Under the new requirements which will come into force from 1 January 2019:
- Lenders will have to notify customers 60 days before their fixed rate term ends and provide details of the new rate and possible other options. Currently lenders do not have to remind customers in advance at all.
- Banks will have to let variable rate mortgage customers know every year whether or not they can move to a cheaper interest rate.
- On request, all lenders will have to provide an indicative comparison of the total interest payable on the customer’s existing mortgage and the interest payable on the new or alternative rate on offer.
- Banks will be required to alert customers to the relevant section of the Competition and Consumer Protection Commission website where they can compare prices.
These changes will also mean lenders have to acknowledge receipt of a mortgage application within three days and make a decision within ten days following receipt of all the required information for assessment.
The aim of these changes is to encourage customers to shop around and make the switch if it will save them money.
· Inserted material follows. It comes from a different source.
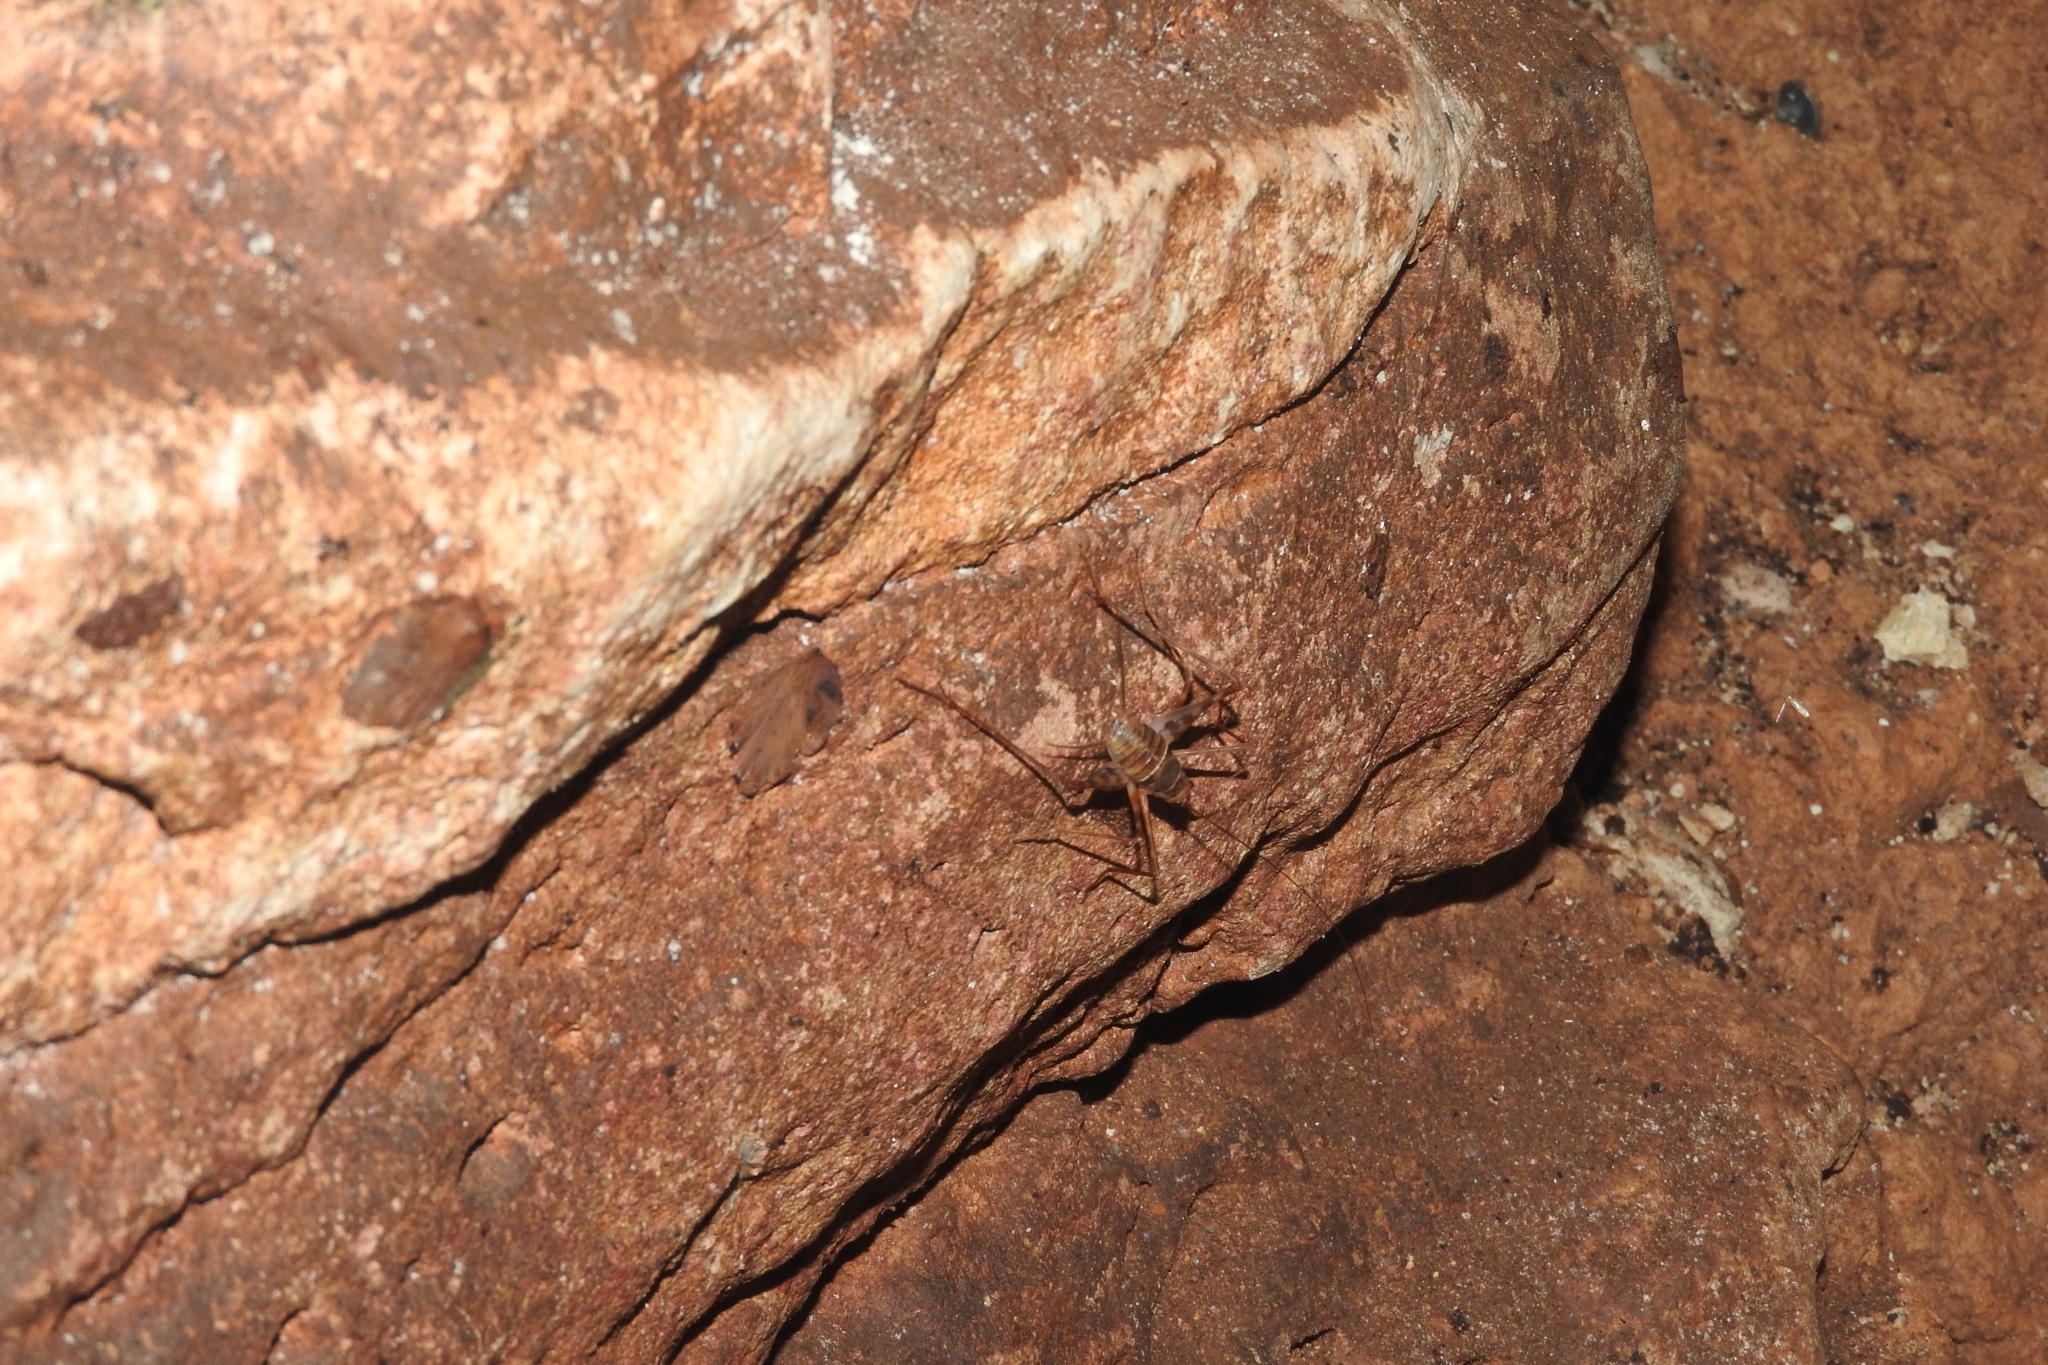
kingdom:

The regulator is also hoping that the new requirements will bring increased competitiveness to the market, with better rate offers from banks who will not want customers to switch to another lender.
Today the Central Bank also revealed it had instructed a number of lenders to withdraw or amend advertisements relating to mortgage incentives.
This review found some mortgage advertisements were not clear enough, particularly in relation to qualifying criteria and some details considered relevant by the regulator were hidden in footnotes.
It instructed lenders to withdraw or amend around 75% of advertisements across online platforms, news media and billboards.
Commenting on the new rules today, the Central Bank’s director of consumer protection Gráinne McEvoy said the focus is on assisting consumers with lowering their mortgage repayments, where possible.
“Our research has shown that one in five mortgage holders could save money by switching their mortgage, and that significant numbers can make substantial savings,” she said.